Normal balance of Interest receivable is a debit balance; therefore, debit increases Interest receivable account balance and a credit decreases Interest receivable account balance. Difference between $50 of total debit side balance and $0 of total credit side balance resulted in the ending balance of $50.
Normal balance of Accounts receivable is a debit balance; therefore, debit increases Accounts receivable account balance and a credit decreases Accounts receivable account balance.
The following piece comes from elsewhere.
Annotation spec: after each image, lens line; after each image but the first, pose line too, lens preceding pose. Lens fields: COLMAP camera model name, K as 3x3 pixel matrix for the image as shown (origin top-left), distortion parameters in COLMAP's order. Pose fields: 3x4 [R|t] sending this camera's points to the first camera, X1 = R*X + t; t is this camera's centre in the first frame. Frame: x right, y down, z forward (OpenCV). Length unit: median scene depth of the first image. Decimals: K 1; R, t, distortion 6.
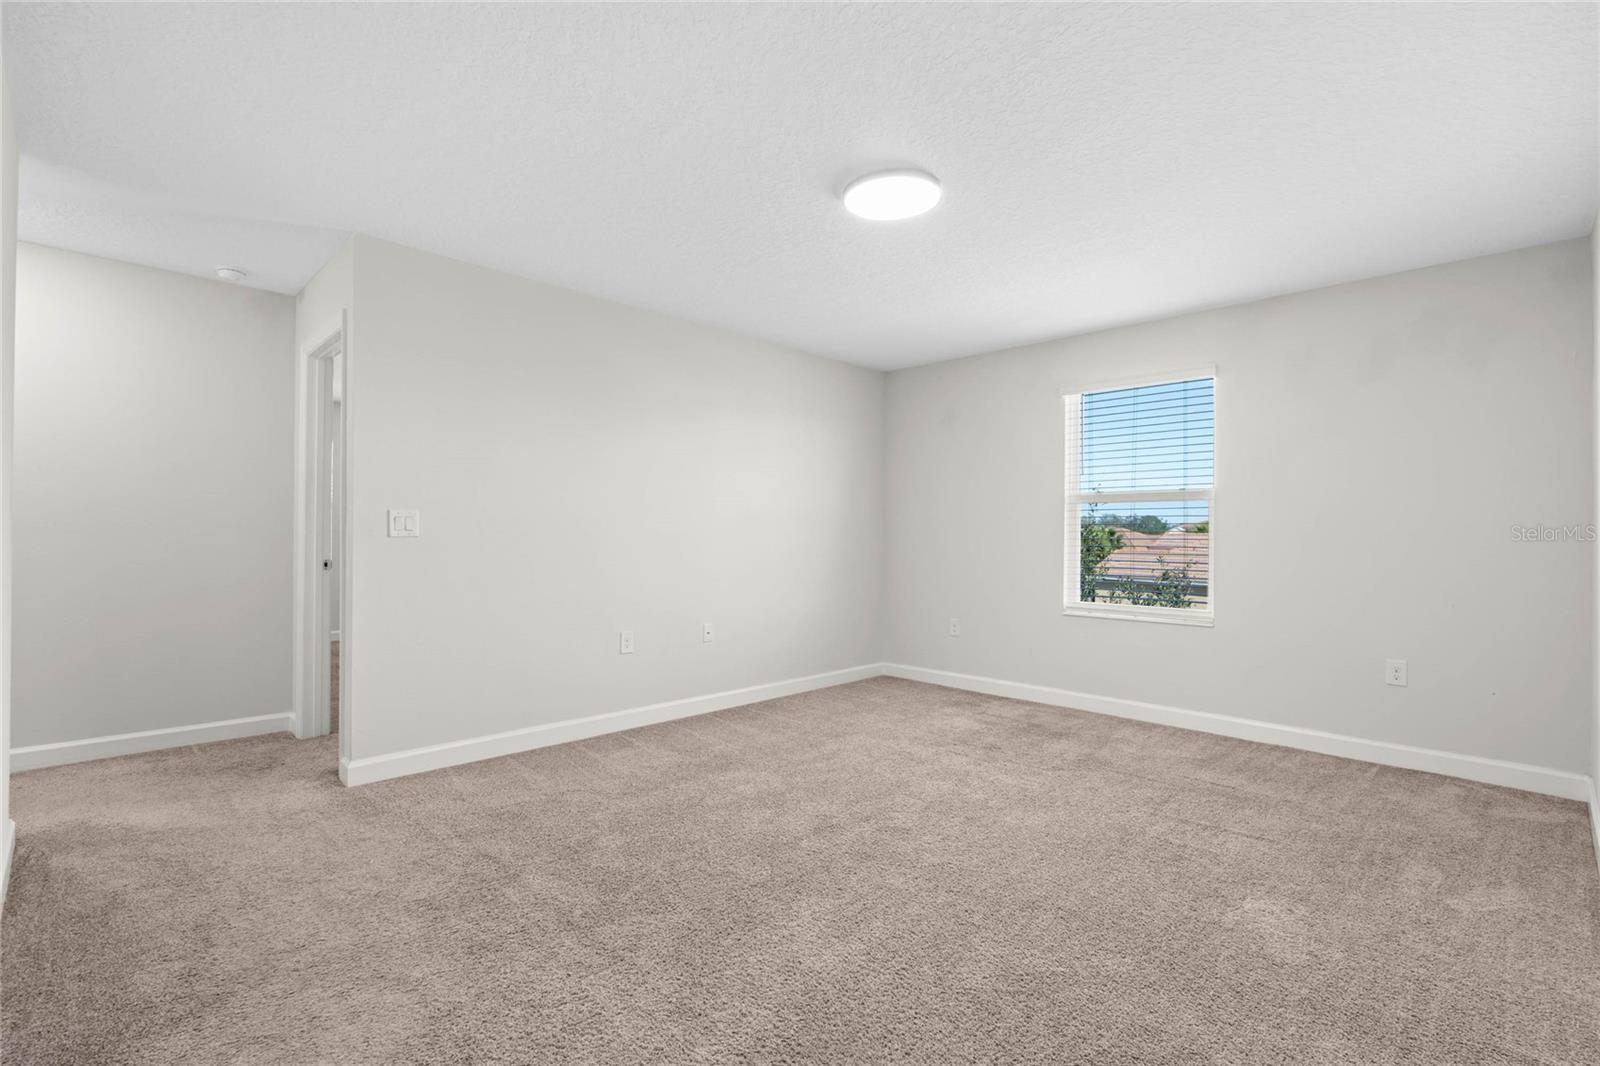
lens RADIAL K [[727.1, 0, 795.4], [0, 727.1, 535.6], [0, 0, 1]] dist [-0.004690, 0.001077]
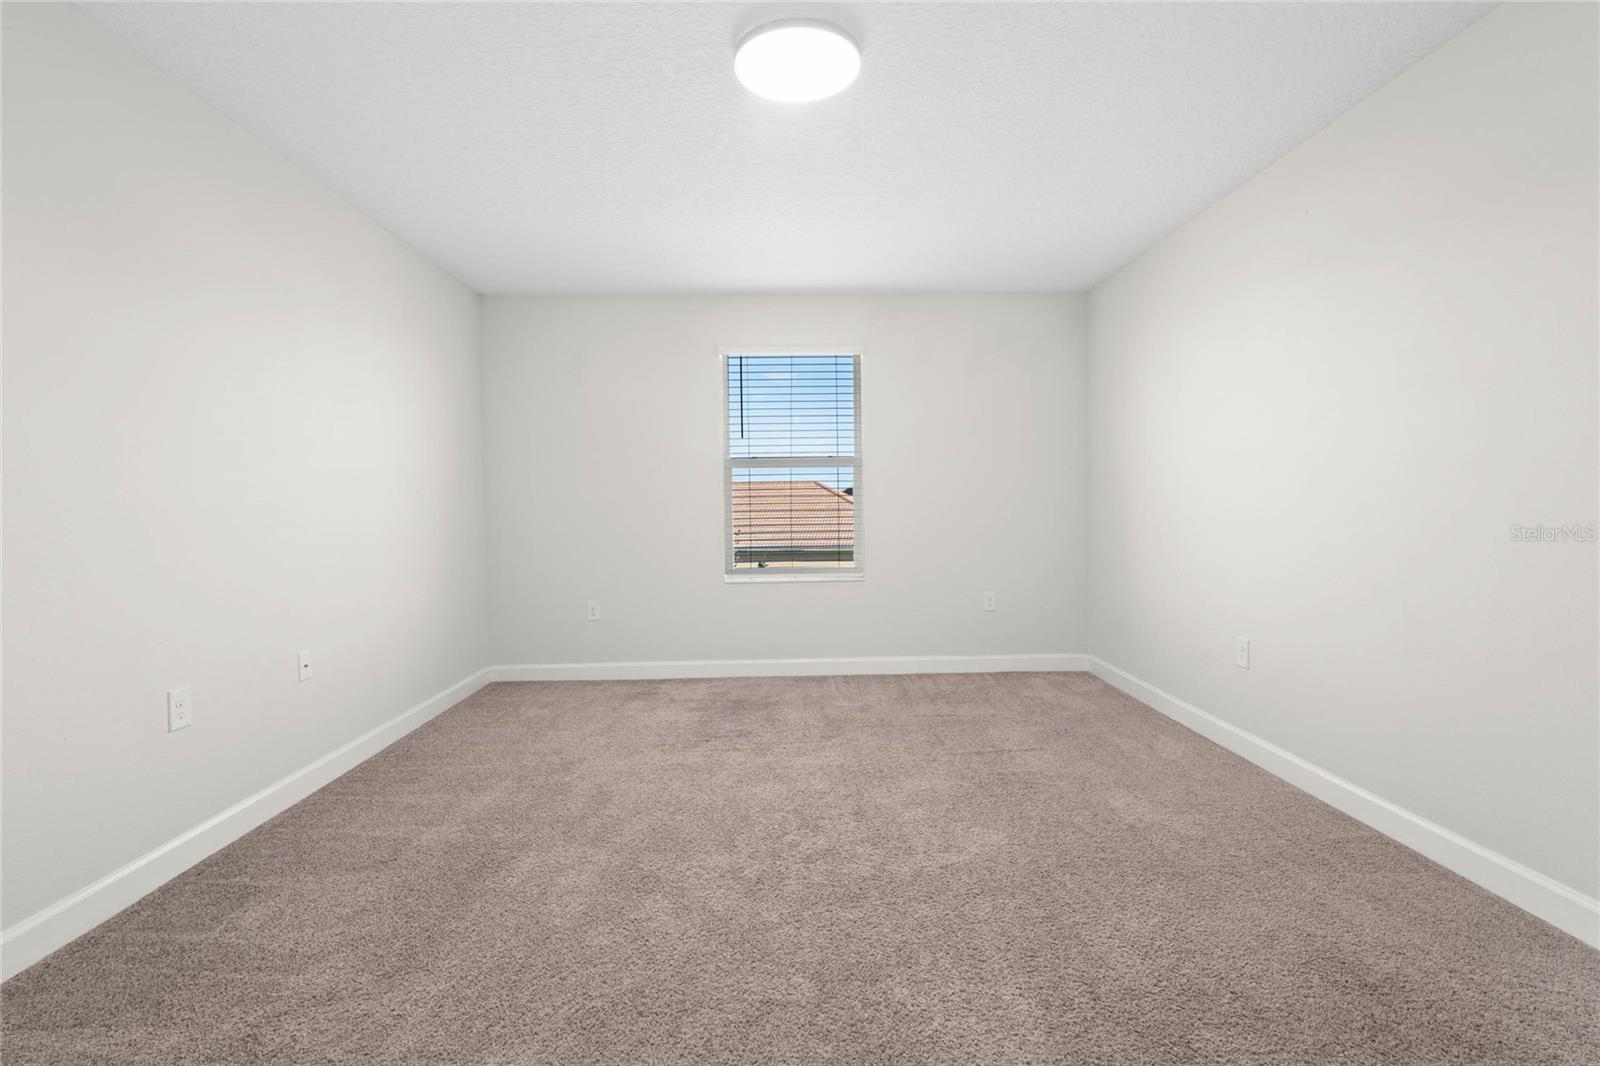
lens RADIAL K [[727.1, 0, 795.2], [0, 727.1, 539.5], [0, 0, 1]] dist [-0.004690, 0.001077]
pose [[0.680236, -0.048849, 0.731364, -0.346558], [0.016883, 0.998556, 0.050992, 0.004178], [-0.732799, -0.022339, 0.680079, 0.348486]]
Difference between $4,500 of total debit side balance and $0 of total credit side balance resulted in the ending balance of $4,500.
(c)
To show: The balance sheet presentation of receivables account at July 31.
(c)
Answer to Problem 8.8AP
Prepare a balance sheet presentation of Company M’s receivables.
Company M Balance Sheet (Partial) As at July 31 | |
Assets |
Amount (in thousands) |
Current assets: | |
Notes receivables | $10,000 |
Accounts receivables | $4,500 |
Interest receivables | $50 |
Total receivables | $14,550 |
Table (5)
Explanation of Solution
Notes receivable, accounts receivable, and interest receivables are current assets, which would be reported under the asset section of the balance sheet.